- _Problem to work on_: Please output the entries below from the line that contains "fx_px: 1757" through the final line, reproduced exactly and alone.
Segment Open
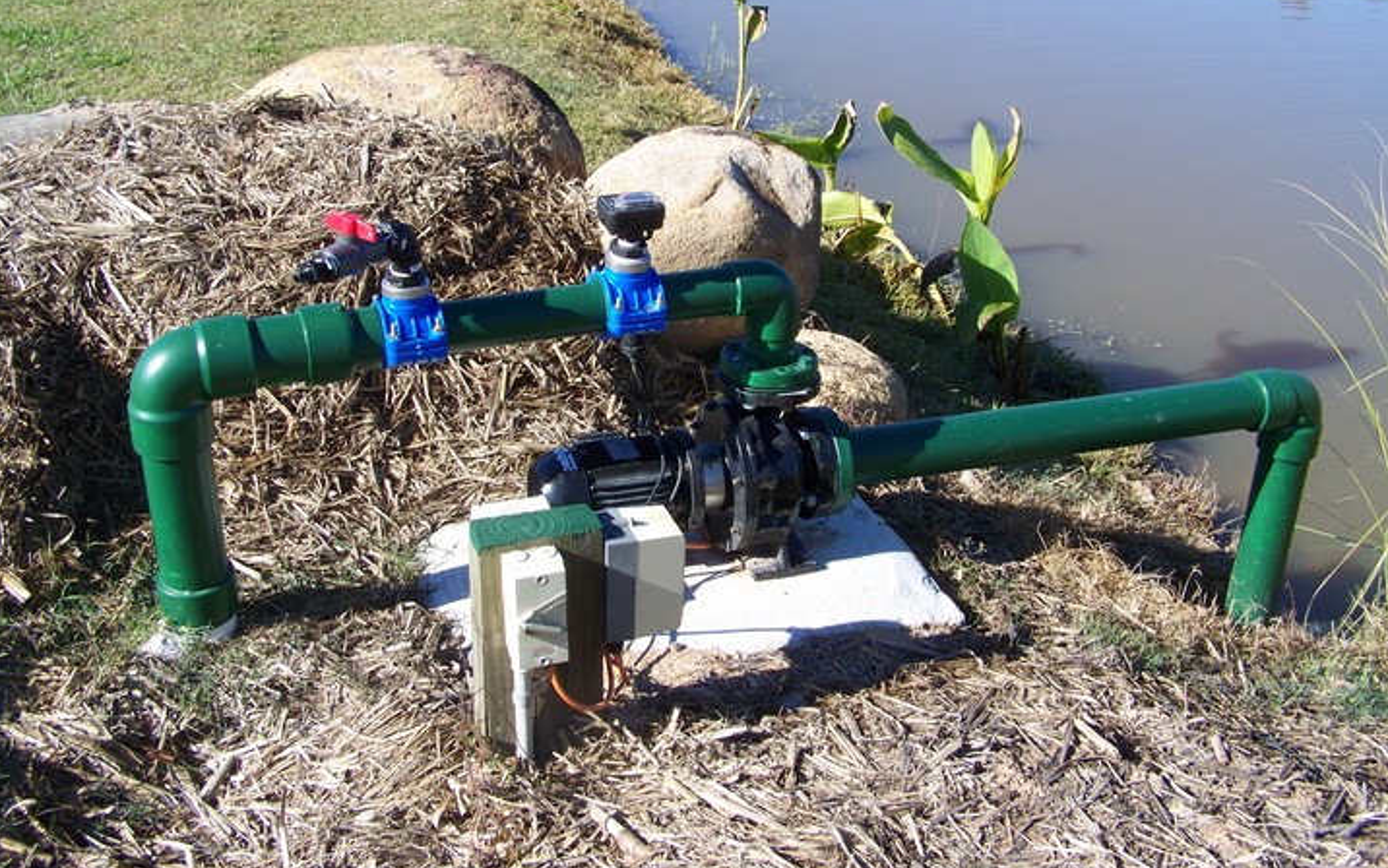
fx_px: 1551
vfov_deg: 31.2
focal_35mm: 41
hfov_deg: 48.2
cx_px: 701
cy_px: 350
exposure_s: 1/250
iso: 64
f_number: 4
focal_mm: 6.3
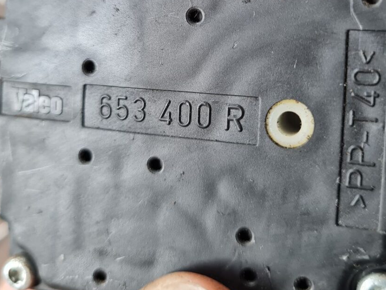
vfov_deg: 31.9
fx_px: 491
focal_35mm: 44
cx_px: 202
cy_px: 53
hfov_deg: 42.9
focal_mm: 5.4
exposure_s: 1/100
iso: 250
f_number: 1.8
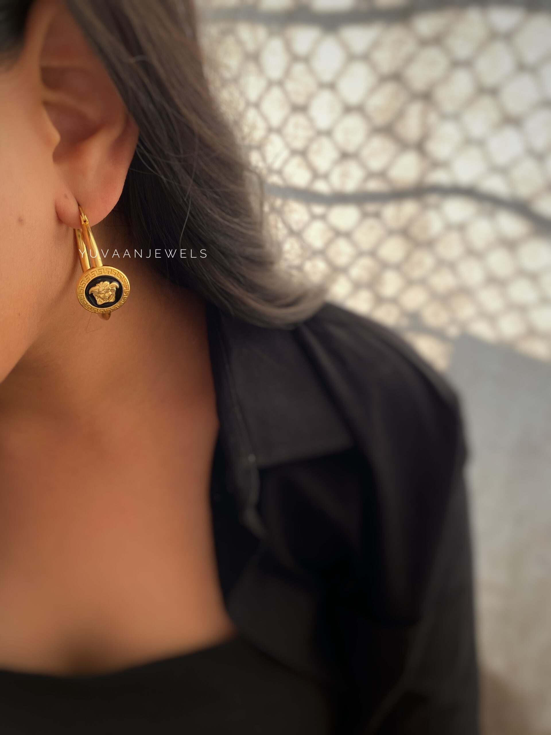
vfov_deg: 67.3
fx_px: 552
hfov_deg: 53.1
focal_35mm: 26
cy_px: 368
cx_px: 276
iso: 64
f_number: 1.8
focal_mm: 4.25
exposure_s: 1/121
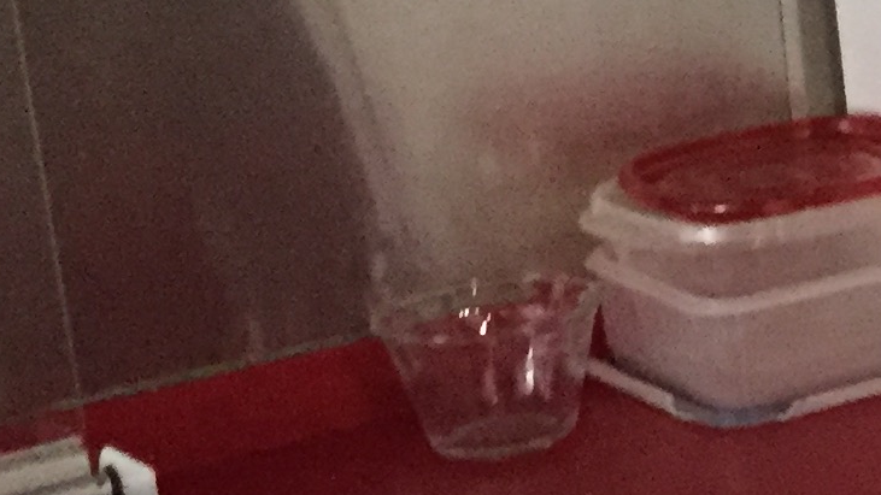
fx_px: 3293
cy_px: 19
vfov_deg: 8.6
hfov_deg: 13.1
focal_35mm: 141
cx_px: 1799
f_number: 2.2
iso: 250
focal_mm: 4.15
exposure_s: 1/15
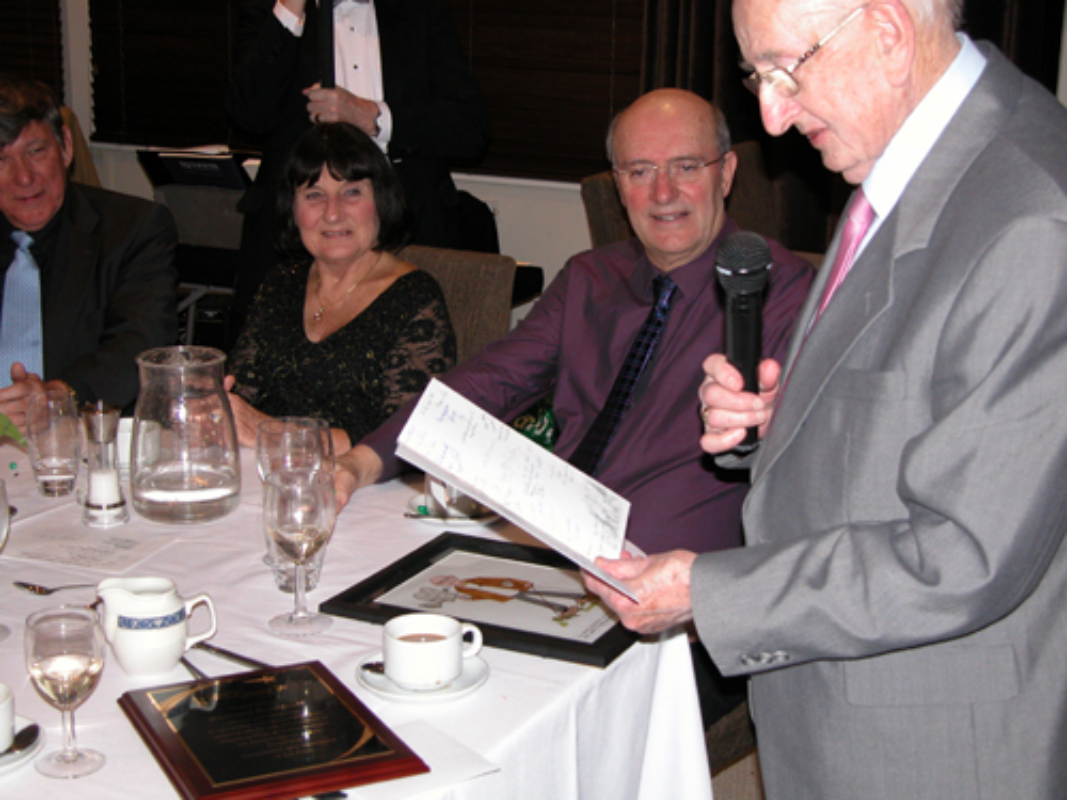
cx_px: 534
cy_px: 400
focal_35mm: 57
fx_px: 1757
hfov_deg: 33.8
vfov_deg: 25.7
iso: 200
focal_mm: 14.7
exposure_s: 1/60
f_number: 3.1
Segment Closed
- _Response to this exercise_:
fx_px: 1757
hfov_deg: 33.8
vfov_deg: 25.7
iso: 200
focal_mm: 14.7
exposure_s: 1/60
f_number: 3.1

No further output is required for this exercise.